Lorsque Alexandre eut détruit l’empire des Perses, il voulut que l’on crût qu’il était fils de Jupiter. Les Macédoniens étoient indignés de voir ce prince rougir d’avoir Philippe pour père : leur mécontentement s’accrut lorsqu’ils lui virent prendre les mœurs, les habits et les manières des Perses ; et ils se reprochoient tous d’avoir tant fait pour un homme qui commençoit à les mépriser. Mais on murmuroit dans l’armée, et on ne parloit pas.

Un philosophe nommé Callisthène avoit suivi le roi dans son expédition. Un jour qu’il le salua à la manière des Grecs : « D’où vient, lui dit Alexandre, que tu ne m’adores pas ? — Seigneur, lui dit Callisthène, vous êtes chef de deux nations : l’une, esclave avant que vous l’eussiez soumise, ne l’est pas moins depuis que vous l’avez vaincue ; l’autre, libre avant qu’elle vous servît à remporter tant de victoires, l’est encore depuis que vous les avez remportées.
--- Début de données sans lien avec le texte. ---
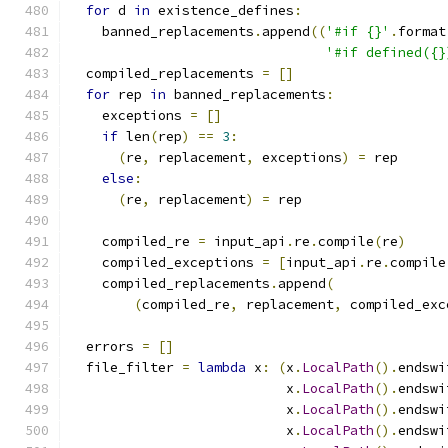
for
 d 
in
 existence_defines
:
    banned_replacements
.
append
((
'#if {}'
.
format
'#if defined({}
  compiled_replacements 
=
[]
for
 rep 
in
 banned_replacements
:
    exceptions 
=
[]
if
 len
(
rep
)
==
3
:
(
re
,
 replacement
,
 exceptions
)
=
 rep
else
:
(
re
,
 replacement
)
=
 rep
    compiled_re 
=
 input_api
.
re
.
compile
(
re
)
    compiled_exceptions 
=
[
input_api
.
re
.
compile
    compiled_replacements
.
append
(
(
compiled_re
,
 replacement
,
 compiled_exc
  errors 
=
[]
  file_filter 
=
lambda
 x
:
(
x
.
LocalPath
().
endswi
                           x
.
LocalPath
().
endswi
                           x
.
LocalPath
().
endswi
                           x
.
LocalPath
().
endswi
Je suis Grec, seigneur ; et ce nom, vous l’avez élevé si haut, que, sans vous faire tort, il ne nous est plus permis de l’avilir. »

Les vices d’Alexandre étoient extrêmes comme ses vertus ; il étoit terrible dans sa colère ; elle le rendoit cruel. Il fit couper les pieds, le nez et les oreilles à Callisthène, ordonna qu’on le mît dans une cage de fer, et le fit porter ainsi à la suite de l’armée.